__Problem description__.
Copy out every line of text in the material below word for word, leaving the pictures out of your answer.

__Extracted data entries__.
%%

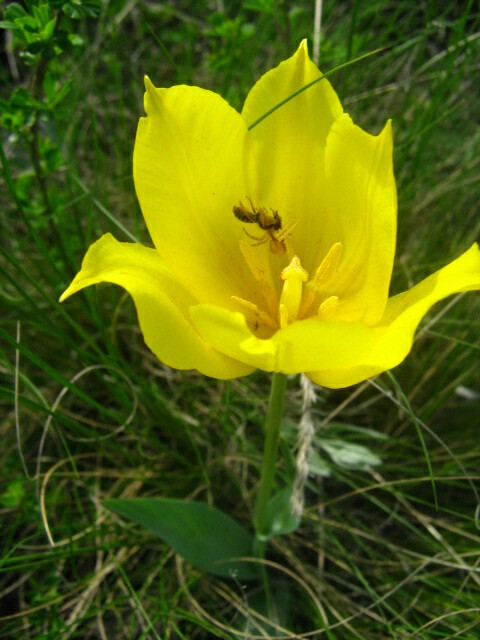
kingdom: Plantae
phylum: Tracheophyta
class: Liliopsida
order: Liliales
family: Liliaceae
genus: Tulipa
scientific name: Tulipa suaveolens
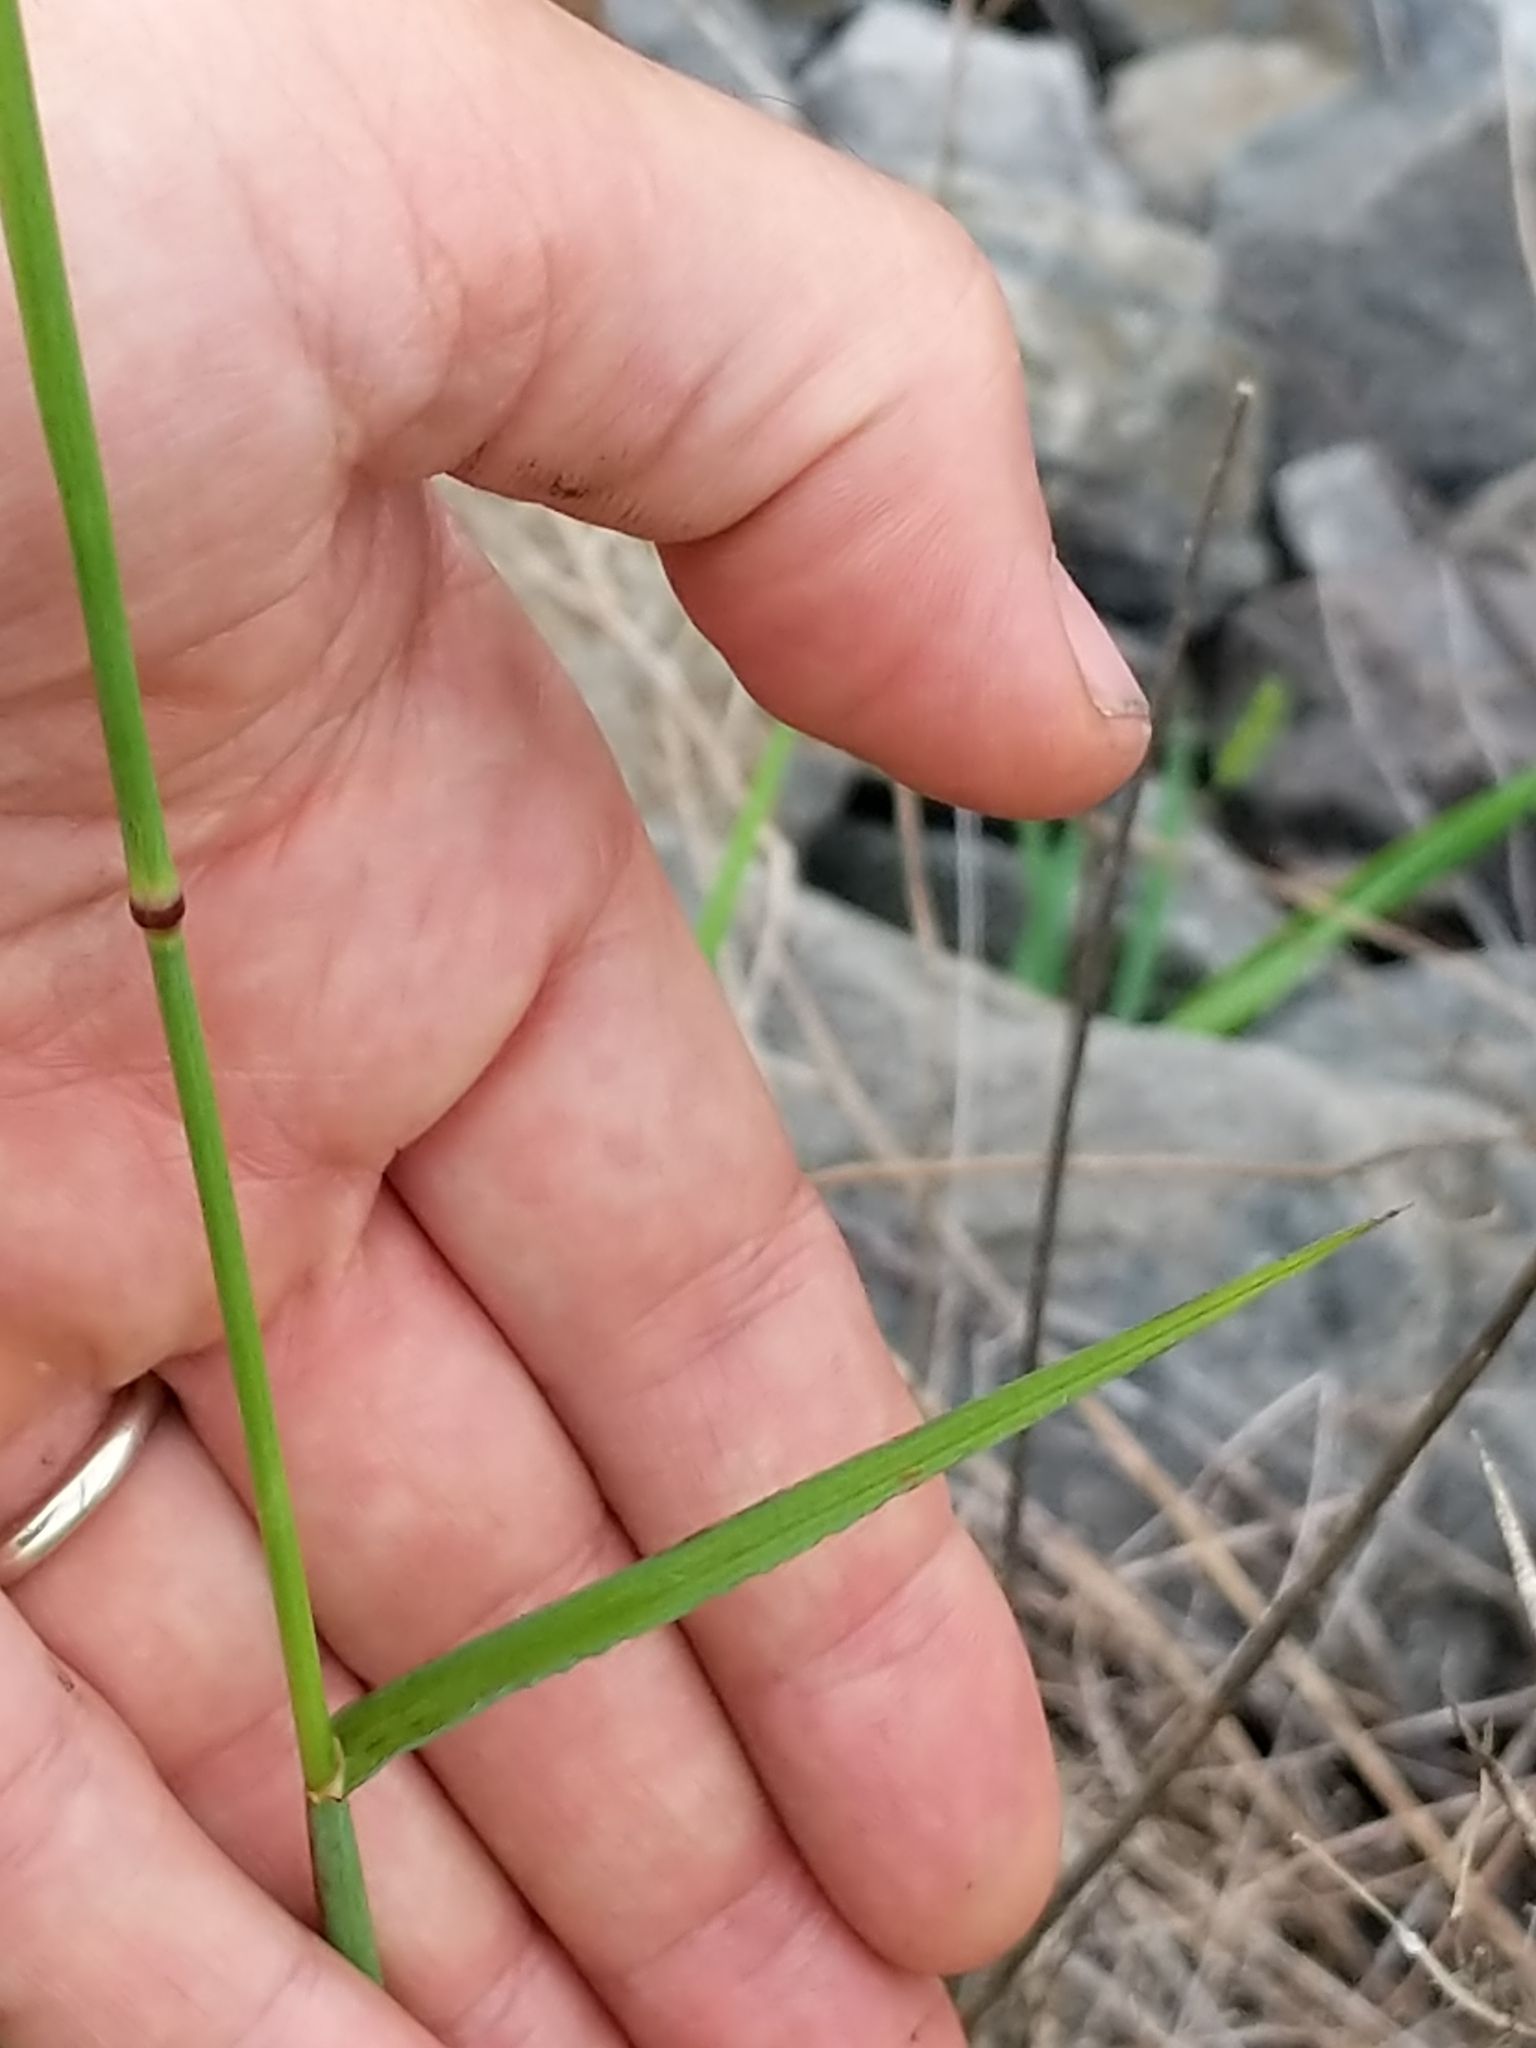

%%

__Response to this exercise__.
kingdom: Plantae
phylum: Tracheophyta
class: Liliopsida
order: Liliales
family: Liliaceae
genus: Tulipa
scientific name: Tulipa suaveolens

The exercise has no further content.